What the task requires
When you copy the data, keep every line exactly as written and skip the pictures.

Data provided

<<<<

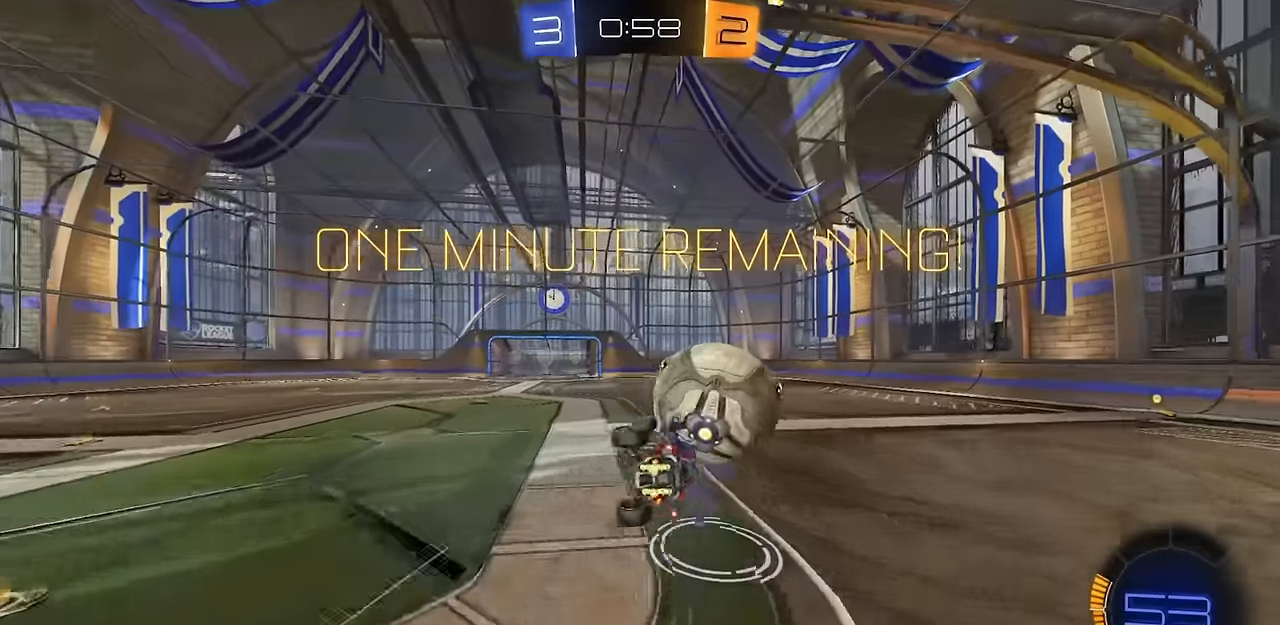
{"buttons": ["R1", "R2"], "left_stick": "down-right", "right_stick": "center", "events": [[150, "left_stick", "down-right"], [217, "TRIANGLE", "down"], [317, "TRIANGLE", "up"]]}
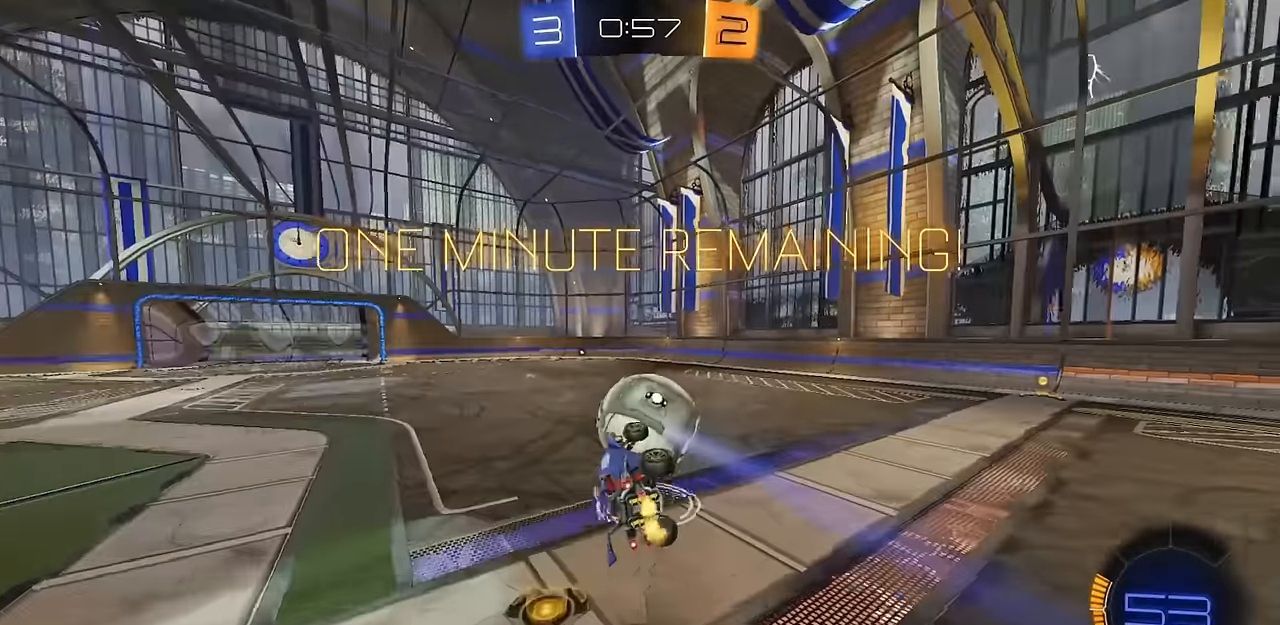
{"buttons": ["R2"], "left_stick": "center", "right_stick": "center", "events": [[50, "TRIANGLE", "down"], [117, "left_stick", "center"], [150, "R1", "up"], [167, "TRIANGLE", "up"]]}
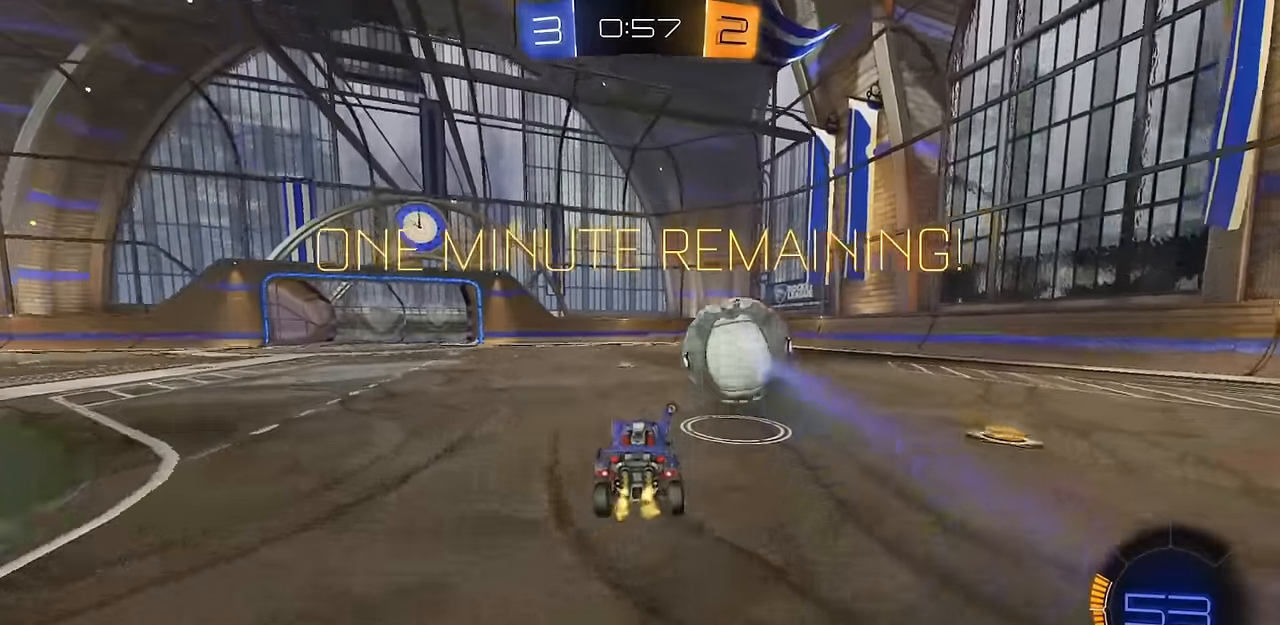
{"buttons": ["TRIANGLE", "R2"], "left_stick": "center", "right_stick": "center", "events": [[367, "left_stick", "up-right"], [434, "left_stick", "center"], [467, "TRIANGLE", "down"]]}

>>>>

Result for this exercise
{"buttons": ["R1", "R2"], "left_stick": "down-right", "right_stick": "center", "events": [[150, "left_stick", "down-right"], [217, "TRIANGLE", "down"], [317, "TRIANGLE", "up"]]}
{"buttons": ["R2"], "left_stick": "center", "right_stick": "center", "events": [[50, "TRIANGLE", "down"], [117, "left_stick", "center"], [150, "R1", "up"], [167, "TRIANGLE", "up"]]}
{"buttons": ["TRIANGLE", "R2"], "left_stick": "center", "right_stick": "center", "events": [[367, "left_stick", "up-right"], [434, "left_stick", "center"], [467, "TRIANGLE", "down"]]}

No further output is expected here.